Isso nunca foi susceptível de conter a tempestade de críticas. Tampouco o fato de Tite ter deixado claro, antes mesmo do Mundial, que deixaria o cargo assim que terminasse a participação do Brasil no Catar. Não importa como ou quando aconteça, ou contra quem aconteça, a saída do Brasil de uma Copa do Mundo de mãos vazias não é tanto motivo de investigação quanto de inquérito, e o dedo da culpa sempre aponta, primeiro, para O Treinador.
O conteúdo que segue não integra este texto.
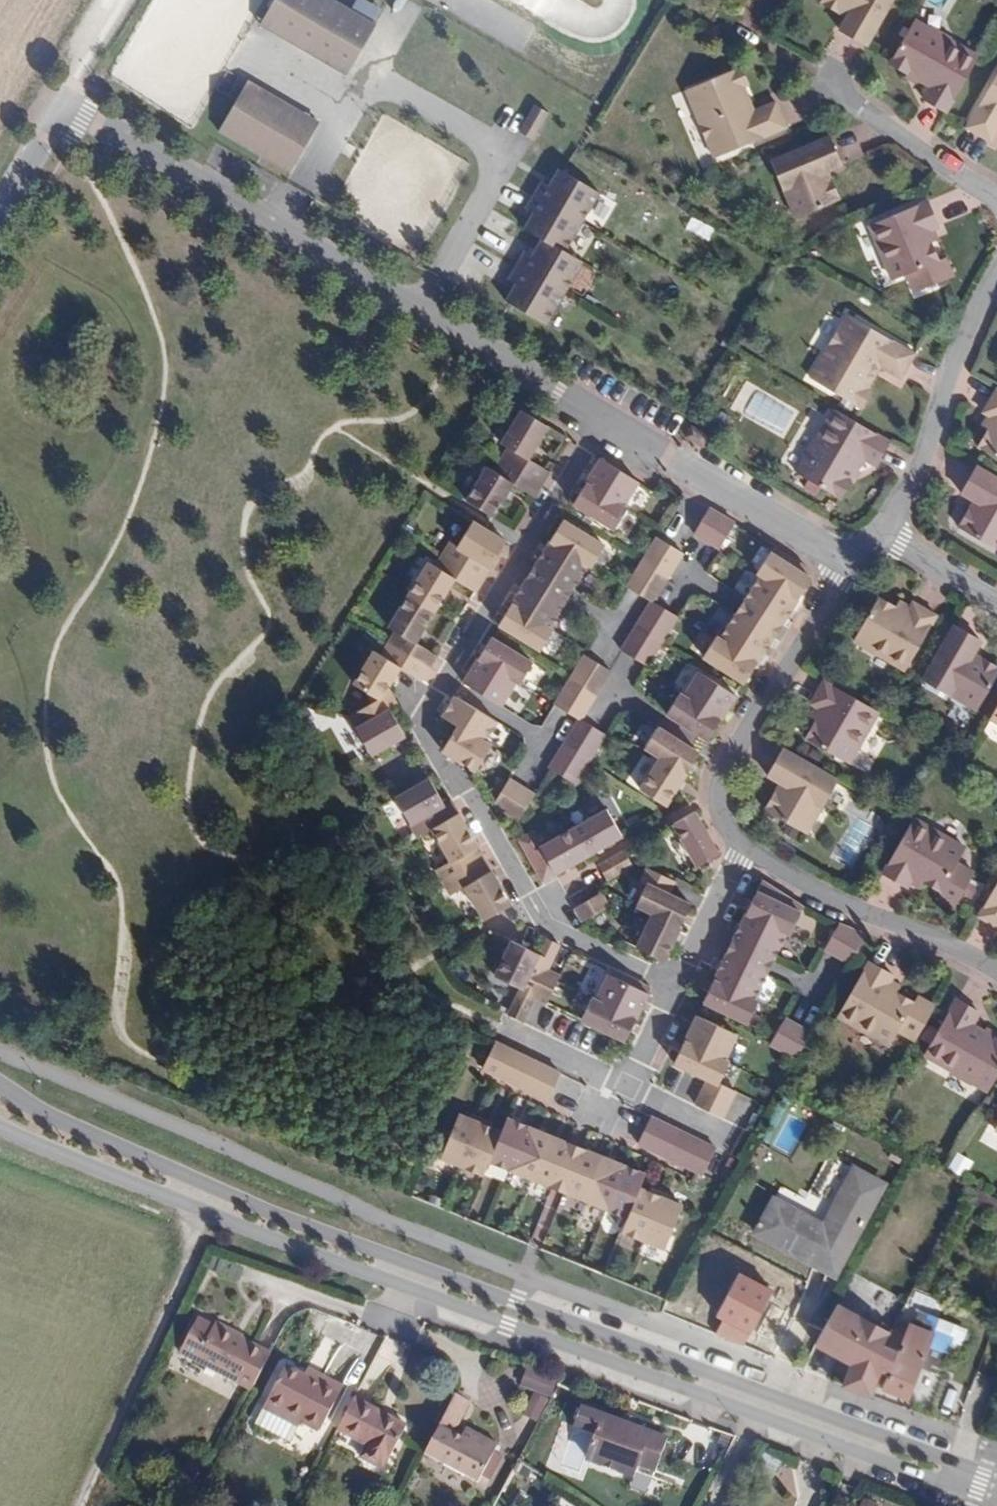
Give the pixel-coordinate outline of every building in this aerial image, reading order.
[(331,0),(274,0),(258,29),(346,79),(375,25),(331,0)] [(900,0),(829,0),(827,4),(848,16),(851,12),(856,15),(846,32),(873,47),(900,0)] [(929,100),(953,113),(985,58),(957,43),(958,41),(937,29),(936,31),(921,22),(896,65),(936,88),(929,100)] [(692,92),(721,160),(793,129),(782,104),(756,115),(752,106),(757,104),(750,88),(755,86),(748,69),(692,92)] [(319,123),(246,81),(215,135),(289,177),(319,123)] [(973,129),(996,143),(996,142),(996,87),(973,129)] [(687,135),(700,130),(686,91),(673,95),(687,135)] [(520,132),(535,140),(550,112),(534,104),(520,132)] [(836,139),(778,163),(802,220),(846,201),(836,178),(832,180),(829,175),(847,167),(836,139)] [(599,194),(557,170),(522,232),(539,241),(566,256),(599,194)] [(876,227),(899,281),(914,275),(922,293),(952,280),(937,244),(939,243),(935,233),(944,229),(933,202),(876,227)] [(546,329),(582,266),(566,256),(539,241),(503,303),(546,329)] [(853,316),(816,380),(867,410),(877,393),(872,391),(881,376),(877,373),(882,365),(907,380),(921,356),(853,316)] [(989,414),(996,419),(996,399),(989,414)] [(895,443),(840,411),(824,439),(822,438),(810,459),(811,459),(802,475),(845,499),(869,459),(881,467),(895,443)] [(534,461),(554,429),(528,413),(508,446),(515,450),(508,462),(547,487),(552,480),(555,474),(534,461)] [(991,430),(993,432),(983,448),(996,456),(996,420),(991,430)] [(714,438),(698,429),(692,438),(709,447),(714,438)] [(644,485),(607,461),(598,476),(592,486),(629,509),(644,485)] [(545,491),(547,487),(508,462),(500,474),(493,469),(473,503),(499,518),(518,486),(540,499),(545,491)] [(982,468),(966,495),(983,505),(980,510),(976,507),(964,529),(996,548),(996,477),(982,468)] [(629,509),(592,486),(584,498),(579,506),(621,531),(633,511),(629,509)] [(712,543),(727,518),(715,510),(703,529),(700,536),(712,543)] [(740,525),(727,518),(712,543),(725,551),(740,525)] [(564,531),(556,543),(594,566),(598,569),(610,548),(569,523),(564,531)] [(501,562),(512,544),(479,524),(464,549),(457,545),(449,557),(489,582),(501,562)] [(660,572),(676,547),(663,540),(648,564),(660,572)] [(578,592),(594,566),(556,543),(548,556),(541,569),(571,587),(578,592)] [(688,555),(676,547),(660,572),(673,580),(686,559),(688,555)] [(789,554),(779,548),(762,575),(766,577),(803,601),(816,581),(816,580),(816,579),(815,578),(815,577),(815,576),(814,576),(814,575),(814,574),(813,573),(813,572),(812,572),(812,571),(811,570),(811,569),(810,569),(810,568),(809,567),(789,554)] [(481,594),(489,582),(449,557),(442,569),(435,565),(415,597),(440,613),(460,581),(481,594)] [(660,572),(648,564),(633,589),(645,597),(660,572)] [(571,587),(541,569),(532,582),(563,601),(571,587)] [(673,580),(660,572),(645,597),(656,604),(658,604),(673,580)] [(803,601),(766,577),(750,602),(757,607),(787,626),(803,601)] [(555,630),(570,605),(563,601),(532,582),(526,593),(517,607),(555,630)] [(421,645),(440,613),(415,597),(395,630),(402,634),(394,646),(434,670),(442,658),(421,645)] [(910,671),(941,617),(918,604),(913,613),(901,606),(900,609),(883,599),(859,642),(910,671)] [(658,604),(656,604),(644,625),(642,628),(655,636),(670,611),(658,604)] [(546,653),(559,632),(555,630),(517,607),(510,618),(505,627),(546,653)] [(787,626),(757,607),(748,620),(778,639),(787,626)] [(683,618),(670,611),(655,636),(667,643),(683,618)] [(748,620),(741,616),(725,641),(762,665),(778,639),(748,620)] [(958,627),(927,681),(981,712),(996,684),(996,666),(983,658),(981,662),(976,659),(985,642),(958,627)] [(639,660),(655,636),(642,628),(628,651),(627,653),(639,660)] [(667,643),(655,636),(639,660),(652,668),(667,643)] [(749,685),(762,665),(725,641),(721,638),(708,659),(749,685)] [(492,648),(484,660),(522,683),(525,686),(538,666),(497,640),(492,648)] [(426,683),(434,670),(394,646),(387,658),(380,653),(360,687),(373,695),(379,705),(396,696),(393,691),(405,670),(426,683)] [(588,690),(603,665),(591,657),(577,680),(575,682),(588,690)] [(522,683),(484,660),(477,672),(469,685),(506,708),(522,683)] [(616,673),(603,665),(588,690),(601,698),(615,675),(616,673)] [(725,722),(741,698),(704,674),(688,698),(725,722)] [(573,715),(588,690),(575,682),(560,707),(573,715)] [(883,714),(829,683),(815,706),(824,711),(818,723),(820,724),(810,741),(853,765),(883,714)] [(599,700),(601,698),(588,690),(573,715),(584,722),(586,721),(599,700)] [(712,742),(725,722),(688,698),(685,695),(671,716),(712,742)] [(377,757),(410,738),(406,729),(396,713),(403,709),(396,696),(379,705),(355,719),(377,757)] [(490,744),(502,724),(461,699),(456,707),(448,719),(463,728),(490,744)] [(582,753),(611,707),(599,700),(586,721),(584,722),(571,743),(570,746),(582,753)] [(608,736),(623,715),(611,707),(582,753),(595,761),(608,736)] [(348,715),(336,722),(352,752),(365,745),(348,715)] [(490,744),(463,728),(453,745),(448,753),(480,773),(497,748),(490,744)] [(704,755),(663,729),(649,750),(665,760),(691,775),(704,755)] [(582,753),(570,746),(554,770),(555,771),(580,786),(593,764),(595,761),(582,753)] [(811,836),(842,782),(788,751),(772,778),(789,788),(786,793),(782,790),(770,812),(811,836)] [(647,780),(658,760),(646,752),(634,772),(647,780)] [(670,808),(691,775),(665,760),(645,791),(670,808)] [(437,830),(463,816),(456,802),(449,806),(445,798),(435,781),(401,800),(423,839),(437,830)] [(499,807),(511,815),(527,789),(514,782),(499,807)] [(539,797),(527,789),(511,815),(524,822),(539,797)] [(626,838),(612,812),(578,831),(593,857),(608,848),(626,838)] [(723,856),(699,814),(678,826),(702,868),(723,856)] [(449,885),(489,861),(471,829),(463,816),(437,831),(456,863),(441,872),(449,885)] [(918,821),(886,875),(911,889),(916,880),(926,886),(928,883),(962,903),(978,874),(961,865),(969,850),(918,821)] [(593,857),(578,831),(546,849),(538,835),(524,842),(547,883),(574,868),(593,857)] [(629,854),(603,868),(611,882),(636,867),(629,854)] [(502,883),(489,861),(449,885),(456,897),(470,889),(489,922),(515,907),(502,883)] [(673,896),(679,883),(652,870),(645,884),(651,887),(672,896),(673,896)] [(798,902),(767,882),(755,905),(750,915),(790,934),(794,936),(808,909),(798,902)] [(685,928),(695,907),(673,896),(672,896),(651,887),(641,907),(658,915),(685,928)] [(982,918),(996,926),(996,891),(982,918)] [(605,896),(579,910),(587,923),(613,909),(605,896)] [(668,963),(685,928),(658,915),(641,950),(668,963)] [(790,934),(750,915),(745,927),(738,942),(770,958),(777,961),(790,934)] [(841,958),(857,931),(843,925),(828,951),(841,958)] [(841,958),(854,966),(871,936),(857,931),(841,958)] [(564,947),(550,940),(542,956),(537,966),(551,973),(564,947)] [(770,958),(738,942),(730,957),(763,972),(770,958)] [(537,966),(542,956),(532,951),(516,943),(499,978),(525,991),(513,1017),(526,1024),(538,1000),(538,999),(551,973),(537,966)] [(763,972),(730,957),(722,974),(718,983),(757,1002),(757,1001),(770,976),(763,972)] [(918,1042),(935,1014),(901,995),(902,992),(892,987),(897,978),(872,963),(841,1018),(893,1047),(901,1033),(918,1042)] [(655,990),(616,971),(600,1002),(600,1003),(640,1022),(646,1007),(655,990)] [(538,999),(538,1000),(551,1006),(561,984),(564,979),(551,973),(538,999)] [(757,1002),(718,983),(712,994),(707,1004),(751,1025),(762,1003),(757,1001),(757,1002)] [(600,1002),(596,1000),(586,1022),(589,1023),(629,1043),(633,1035),(640,1022),(600,1003),(600,1002)] [(996,1082),(996,1039),(976,1027),(983,1015),(959,1001),(928,1056),(955,1072),(954,1073),(975,1085),(976,1084),(991,1093),(996,1082)] [(740,1037),(701,1018),(694,1033),(688,1044),(728,1063),(728,1062),(740,1037)] [(787,1053),(801,1028),(788,1020),(774,1046),(787,1053)] [(801,1028),(787,1053),(798,1060),(813,1034),(801,1028)] [(513,1051),(500,1044),(487,1071),(500,1077),(513,1051)] [(728,1063),(688,1044),(685,1051),(678,1065),(689,1071),(700,1076),(712,1081),(722,1086),(732,1064),(728,1062),(728,1063)] [(526,1057),(513,1051),(500,1077),(513,1083),(526,1057)] [(538,1063),(526,1057),(513,1083),(525,1090),(532,1076),(538,1063)] [(564,1076),(538,1063),(532,1076),(558,1089),(564,1076)] [(558,1089),(532,1076),(525,1090),(552,1102),(558,1089)] [(722,1086),(712,1081),(711,1082),(699,1107),(713,1114),(725,1088),(722,1086)] [(713,1114),(726,1120),(739,1093),(725,1087),(725,1088),(713,1114)] [(484,1125),(463,1117),(445,1160),(466,1169),(484,1125)] [(654,1119),(654,1120),(648,1132),(674,1145),(680,1131),(654,1119)] [(515,1172),(532,1129),(511,1120),(505,1134),(493,1163),(515,1172)] [(505,1134),(484,1125),(466,1169),(488,1177),(493,1163),(505,1134)] [(553,1137),(532,1129),(515,1172),(535,1181),(553,1137)] [(693,1138),(680,1131),(674,1145),(667,1158),(680,1164),(693,1138)] [(674,1145),(648,1132),(641,1145),(667,1158),(674,1145)] [(574,1146),(553,1137),(535,1181),(556,1189),(574,1146)] [(706,1144),(693,1138),(680,1164),(693,1170),(706,1144)] [(693,1170),(706,1177),(719,1150),(706,1144),(693,1170)] [(586,1151),(574,1146),(556,1189),(568,1194),(586,1151)] [(607,1159),(586,1151),(568,1194),(589,1203),(607,1159)] [(628,1168),(607,1159),(589,1203),(610,1211),(628,1168)] [(649,1176),(628,1168),(610,1211),(631,1220),(643,1190),(649,1176)] [(835,1276),(883,1185),(855,1170),(824,1227),(775,1201),(756,1234),(835,1276)] [(978,1188),(971,1200),(996,1214),(996,1198),(978,1188)] [(665,1199),(643,1190),(631,1220),(625,1234),(647,1242),(665,1199)] [(686,1208),(665,1199),(647,1242),(668,1251),(686,1208)] [(901,1349),(885,1342),(831,1317),(816,1347),(881,1375),(888,1378),(901,1349)] [(250,1391),(270,1354),(215,1325),(214,1327),(198,1319),(180,1353),(195,1361),(250,1391)] [(908,1399),(933,1334),(897,1319),(885,1342),(901,1349),(888,1378),(881,1375),(876,1387),(908,1399)] [(321,1429),(340,1393),(321,1381),(319,1385),(303,1377),(286,1367),(264,1407),(298,1426),(302,1419),(321,1429)] [(307,1369),(303,1377),(319,1385),(321,1381),(340,1393),(343,1388),(307,1369)] [(558,1381),(532,1369),(523,1388),(534,1393),(523,1416),(538,1423),(558,1381)] [(478,1480),(496,1446),(467,1430),(461,1440),(452,1435),(469,1403),(455,1395),(425,1452),(478,1480)] [(381,1468),(404,1425),(354,1399),(338,1430),(367,1446),(360,1458),(381,1468)] [(668,1437),(581,1406),(574,1425),(596,1433),(588,1454),(591,1461),(633,1477),(635,1471),(653,1477),(668,1437)]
E assim, em minutos, havia agentes de destaque entrando no Instagram para declarar que Tite não era e nunca foi um dirigente de verdade, e colunistas de jornais reavaliando seus seis anos à frente da Seleção, e comentaristas de vários matizes se perguntando quantas outras pessoas . Você deve segui-lo até a porta.

Esse foi apenas o começo da dança. Uma vez que Tite foi condenado, outros alvos surgiram. Lá estava Thiago Silva, o veterano capitão, ainda aceitando o fato de que “nunca vai levantar este troféu”, lamentando o fato de ele e seus companheiros terem “perdido a concentração na prorrogação”, mas agora também são considerados muito velhos. lento, a culpa é atualizada em tempo real.

Também havia Neymar, tão visivelmente perturbado em campo, tão dominado pela emoção que precisou ser ajudado a se levantar, que aceitou a simpatia até da fonte improvável de um dos filhos de Ivan Perisic. “Esta derrota vai doer por muito tempo”, dissera ele. Ainda pode ser sua última partida na Copa do Mundo pelo amarelo canário de seu país. Não importa: mais uma vez, escreveu um colunista, o país mostrou-se muito dependente de Neymar, que fez o gol que, ao menos por alguns minutos, pareceu ter empurrado o Brasil além da linha.

Que a reação no Brasil tenha sido tão urgente, tão repreensiva, não é surpreendente. Afinal, ele já teve que passar por tudo isso antes. O clichê de que o Brasil é o único país do planeta que vai a uma Copa do Mundo com expectativa, e não com esperança, pode não ser inteiramente verdade. Mas nenhuma outra nação está tão condicionada a acreditar na vitória como alcançável, em vez de aspiracional.

E ainda assim, nos últimos 20 anos, o Brasil teve muito pouco impacto na Copa do Mundo. Não é só que ele não vence o torneio desde 2002; na verdade, ele raramente parecia vencê-lo. Em quatro das últimas cinco edições, o destino do Brasil foi o mesmo que aqui, eliminado nas quartas de final por um time europeu que podia ou não ter mais talento, mas com certeza foi um pouco mais street, um pouco mais sereno, um pouco mais resistente. Para Croácia 2022, leia França em 2006, Holanda em 2010, Bélgica em 2018.

A exceção, é claro, veio em 2014, quando o Brasil teve uma corrida emocionante em casa até as semifinais. Esse, porém, é o torneio sobre o qual o país menos quer falar; a viagem mais longa terminou em o momento que doeu mais do que qualquer outro.

Depois de cada uma delas, o futebol brasileiro passou pela mesma convulsão: identificar as falhas, apontar os culpados, mudar de rumo para não sentir novamente a mesma decepção. Se o treinador for muito liberal, um disciplinador deve ser contratado. Se a equipe atacar demais, uma abordagem mais cautelosa deve ser tomada. Se mudar as coisas não funcionar, a consistência pode ser a resposta, como foi em 2018, quando Tite permaneceu, apesar de perder para a Bélgica.

Nada disso funcionou, não da maneira que o Brasil queria que funcionasse. E aqui está ele novamente, de volta à mesma velha dança, enfrentando a perspectiva de ter que começar tudo de novo, tentando encontrar uma maneira de subir a montanha mesmo quando o topo parece mais distante do que nunca.